Freeport Says Indonesia Exports Could Resume Soon

Posted by Eric Haun
Wednesday, July 23, 2014

Freeport-McMoRan Inc said on Wednesday it expects to "imminently" sign an agreement with Indonesia that would enable it to immediately resume copper concentrate exports which have been halted for more than six months.

Freeport said on July 8 it had agreed on a draft memorandum of understanding but had not signed it. At the time, it gave no time frame on when it would resume exports. Indonesia introduced a mineral ore export ban and a steep export tax in January.

The gold and copper miner also reported second-quarter results on Wednesday that were little changed from a year-ago.
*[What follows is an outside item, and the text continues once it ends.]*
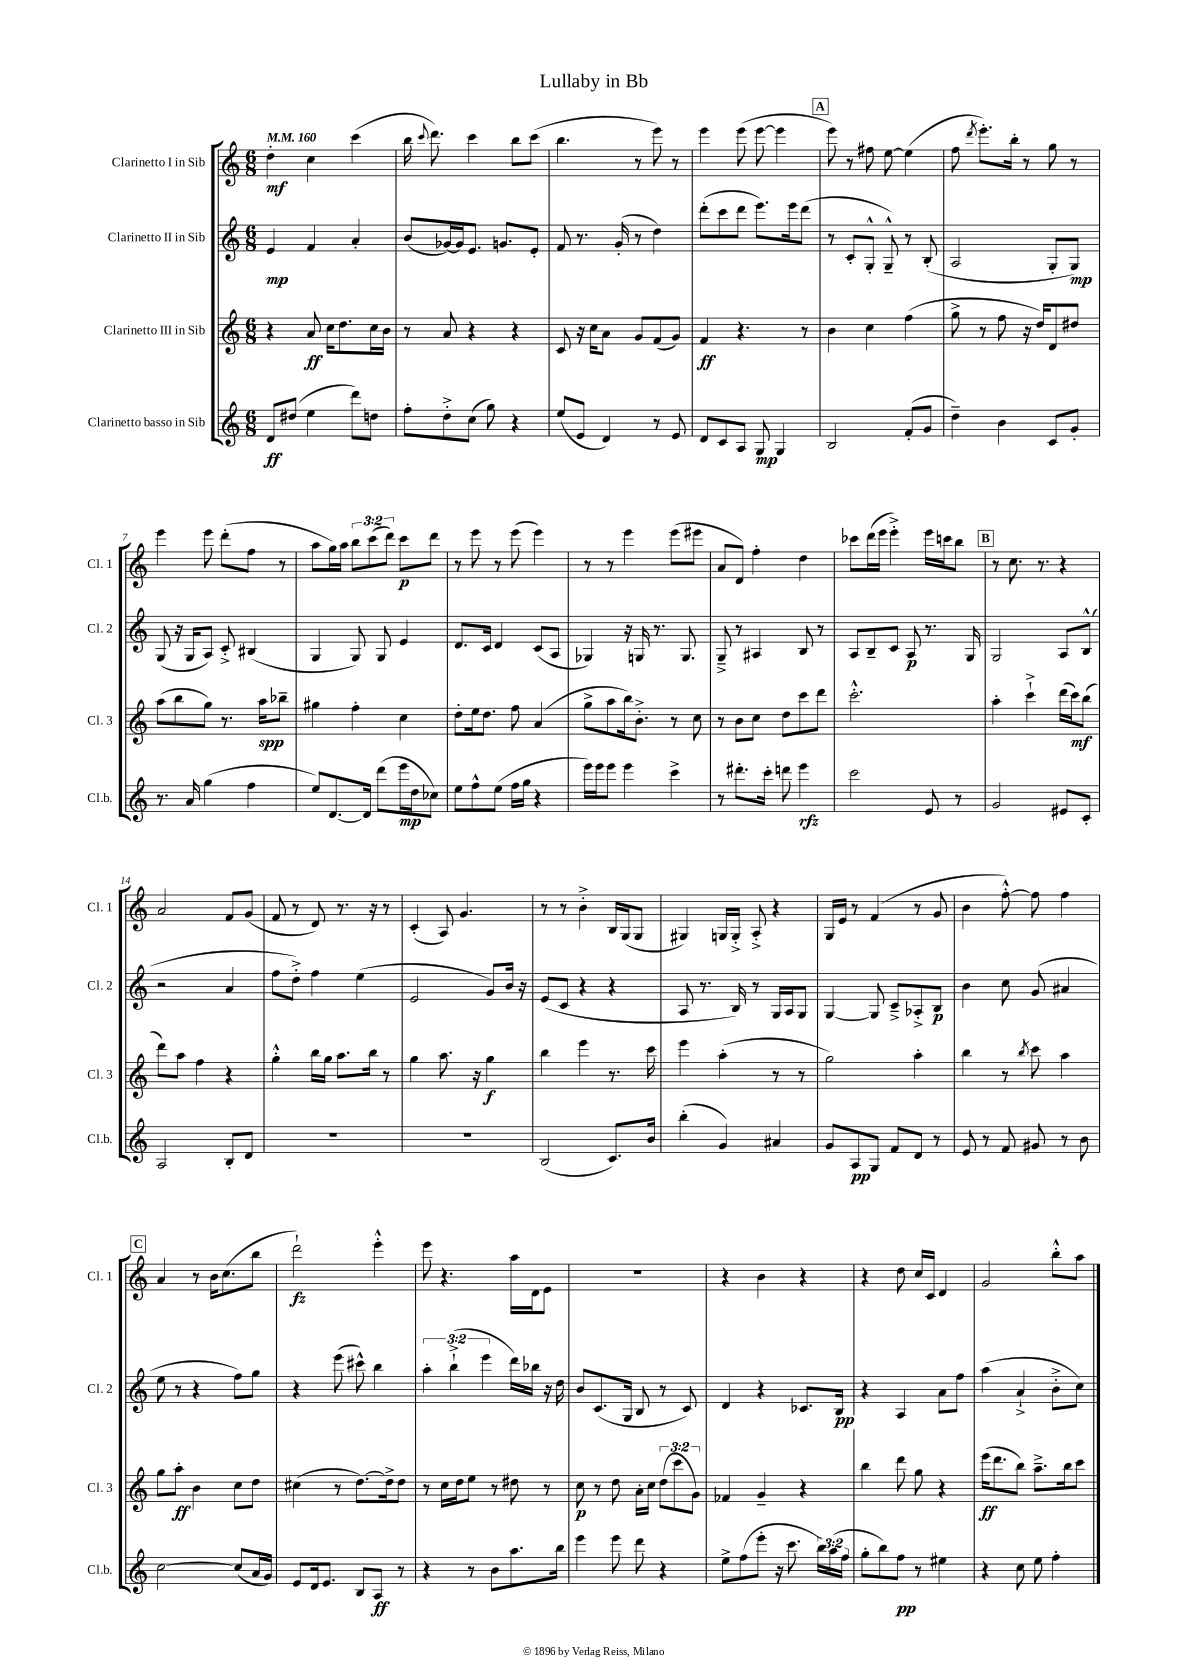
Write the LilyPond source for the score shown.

"It is a compromise to create a bridge for us so that we can return to normal operations," Chief Executive Richard Adkerson said of the MoU on a call with analysts and investors.

Under the agreement, Freeport would pay a "significantly reduced" export duty in 2014, 2015 and 2016 but higher royalties on copper and gold sales. It would also pay a $115 million "assurance bond" against development of a smelter, Adkerson said.

Freeport, which owns and operates the massive Grasberg mine, wants financial incentives from the government to build a new smelter. Indonesia imposed the new rules partly to spur construction of smelters in the country, but miners have said building new capacity does not make economic sense.

Adkerson said the negotiations also involve agreeing on terms to extend Freeport's operations beyond 2021, when its current contract with the government expires.

Indonesia's new president said on Tuesday he planned to sit down with Freeport and other miners to resolve the row, which has halted $500 million of metal exports a month in Southeast Asia's biggest economy. Newmont Mining Corp's concentrate exports are also halted, and it has stopped production and filed for international arbitration.

Freeport has cut production in Indonesia, which weighed on results in the quarter ended June 30, but company-wide, copper, gold and molybdenum production rose.

The year-earlier figures included only one month of results from Freeport's recently acquired oil and gas businesses, so that segment's revenue jumped to $1.24 billion from $372 million.

Net income was $482 million, or 46 cents a share, compared with $482 million, or 49 cents, a year earlier. Revenue rose to $5.52 billion from $4.29 billion a year earlier, boosted by the energy acquisitions.

Analysts, on average, had been expecting earnings of 51 cents a share on revenue of $5.34 billion, according to Thomson Reuters I/B/E/S.

Freeport said it would continue to look for ways to reduce its debt, which could include asset sales or reducing or deferring capital spending. It ended the quarter with $20.3 billion of debt.